[EXTRACTED TEXT Boundary: Start]

He owed her a fresh sword-thrust. This public religious scandal constituted a really serious danger for him. The Vatican had some time previously realized that the new heresy must be exterminated if it were not to become a growing danger to the power at Rome. Apart from this, Renée had been behaving with an inimical cunning difficult for any man to pass over good-humouredly. She had been writing secret letters to the Pope, supplicating him to have the prisoners delivered out of the power of Ercole into the authority of France.

In retaliation, Ercole had Cardillan, treasurer and controller of finances to Renée ever since her arrival in Ferrara, imprisoned with the others. Few things could have hurt her more, and the scenes that took place between the two over the Zanetto business must again have driven them into unforgettable personalities. In the matter of personal interviews Ercole no doubt had the best of it. Renée did not possess the gift of facile utterance; her face alone shows a mind easily disconcerted. But her stolid silence would have held as much inner rancour as the other’s violence. Beyond question, when roused, Ercole frightened her, but not sufficiently to abate forlorn contrariness. All he could achieve was to make her hate him a little more desperately than before, and to fling her with renewed tenacity upon the policy of aggravation. According to current rumour, Ercole beat her. The allegation has not been proved, but she was the type of woman liable to ill-treatment, and it is more than likely that he did. Certainly no respect was enforced towards her, for Renée, writing to Margaret of Navarre, complained that the Inquisitor whom she interviewed concerning the arrested heretics spoke to her with so much contempt and insolence, that the other would have been dumbfounded had she been present.

[EXTRACTED TEXT Boundary: End]

**WHAT YOU WILL DO:** In the passage about Renée and Ercole, what post had Cardillan held since Renée's arrival in Ferrara? Rely only on the passage about Renée and Ercole.

[DATA EXTRACTS Boundary: Start]

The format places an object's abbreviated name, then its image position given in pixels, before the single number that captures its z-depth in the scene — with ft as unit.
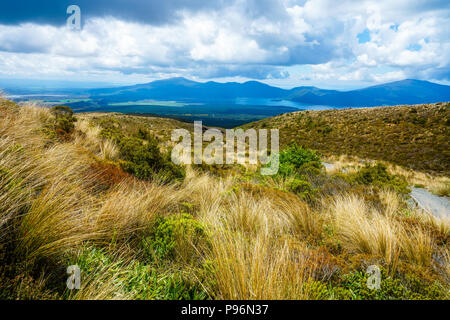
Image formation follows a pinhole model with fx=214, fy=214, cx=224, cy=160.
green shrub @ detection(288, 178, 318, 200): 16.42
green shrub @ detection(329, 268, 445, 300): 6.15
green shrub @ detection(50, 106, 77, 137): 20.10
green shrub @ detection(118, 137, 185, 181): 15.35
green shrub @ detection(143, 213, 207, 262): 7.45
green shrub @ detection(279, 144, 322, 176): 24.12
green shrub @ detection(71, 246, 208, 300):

[DATA EXTRACTS Boundary: End]
[DATA EXTRACTS Boundary: Start]

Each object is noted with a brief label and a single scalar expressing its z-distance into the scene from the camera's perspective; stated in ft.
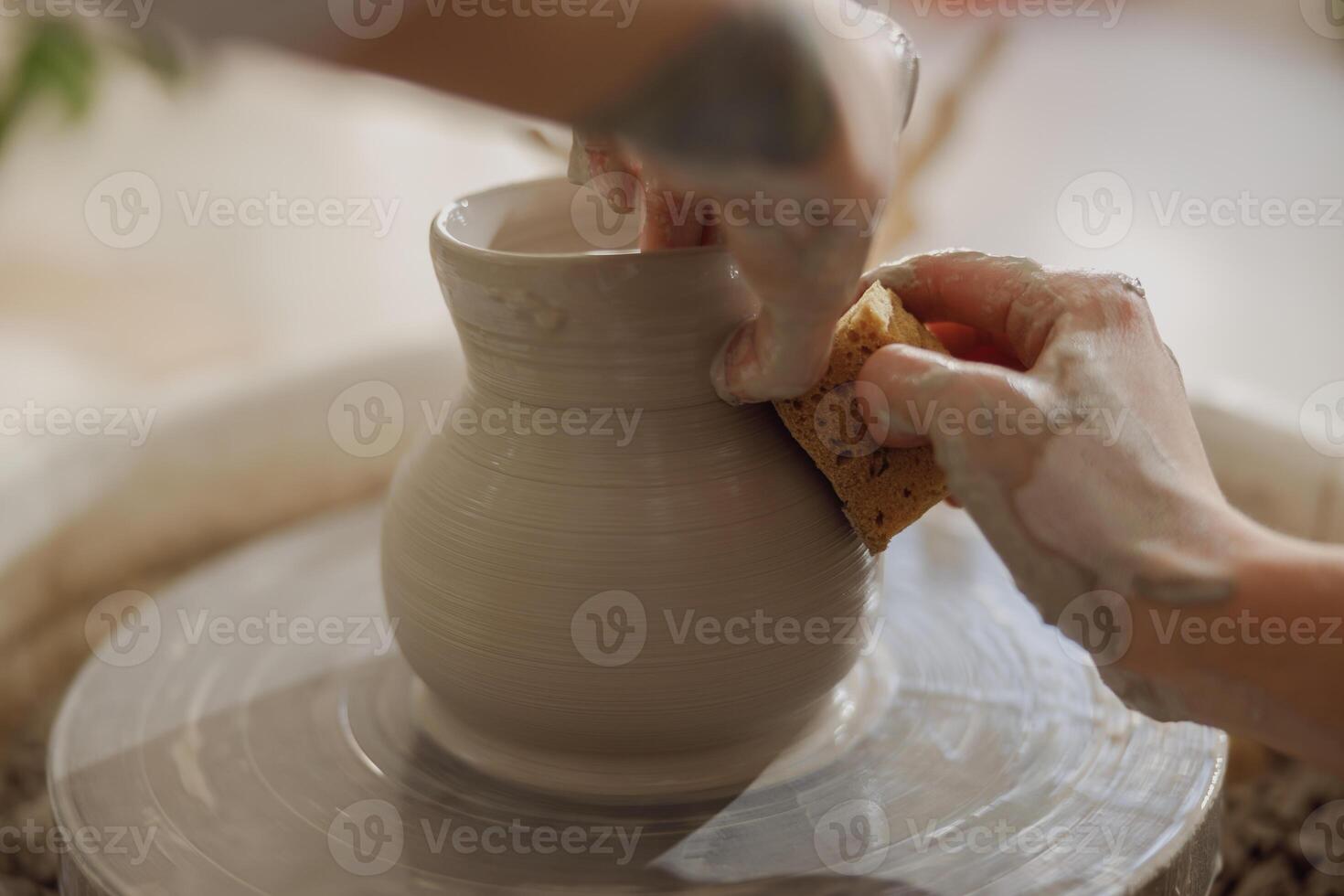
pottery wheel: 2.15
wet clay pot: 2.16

[DATA EXTRACTS Boundary: End]
[DATA EXTRACTS Boundary: Start]

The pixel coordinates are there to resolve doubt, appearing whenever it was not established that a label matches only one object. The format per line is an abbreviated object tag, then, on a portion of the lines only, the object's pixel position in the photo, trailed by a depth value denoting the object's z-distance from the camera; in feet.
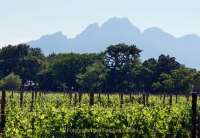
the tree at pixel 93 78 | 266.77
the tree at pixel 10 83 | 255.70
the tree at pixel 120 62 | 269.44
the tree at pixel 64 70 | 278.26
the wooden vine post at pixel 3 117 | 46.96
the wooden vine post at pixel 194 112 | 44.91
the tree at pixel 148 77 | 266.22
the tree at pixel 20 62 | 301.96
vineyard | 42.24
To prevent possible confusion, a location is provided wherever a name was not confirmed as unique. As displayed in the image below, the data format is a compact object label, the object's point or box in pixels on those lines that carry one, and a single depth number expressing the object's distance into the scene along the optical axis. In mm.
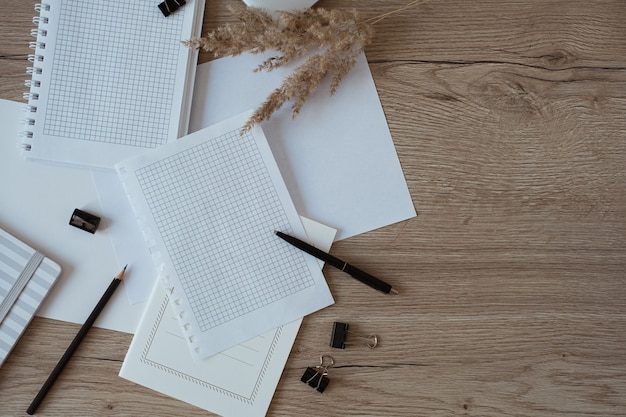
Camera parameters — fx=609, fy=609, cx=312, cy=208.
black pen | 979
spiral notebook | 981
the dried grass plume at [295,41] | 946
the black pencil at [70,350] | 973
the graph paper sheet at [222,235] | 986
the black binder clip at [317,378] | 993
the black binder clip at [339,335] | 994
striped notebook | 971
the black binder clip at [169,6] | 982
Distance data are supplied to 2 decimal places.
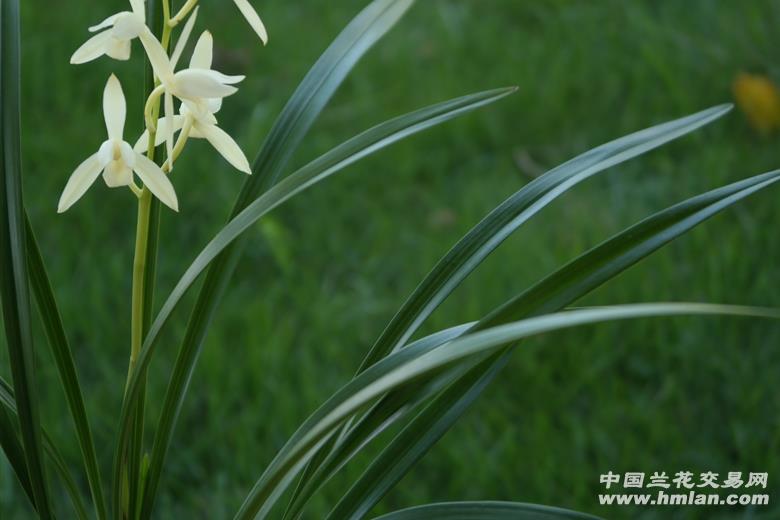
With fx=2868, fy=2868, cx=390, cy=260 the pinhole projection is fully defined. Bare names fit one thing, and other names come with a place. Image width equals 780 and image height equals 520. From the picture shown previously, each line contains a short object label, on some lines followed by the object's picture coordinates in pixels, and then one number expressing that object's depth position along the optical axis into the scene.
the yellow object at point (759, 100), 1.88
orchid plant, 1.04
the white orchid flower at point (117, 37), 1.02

[DATA EXTRACTS Boundary: End]

**REPLY TO THE EXERCISE:** Treasurer and controller of finances to Renée.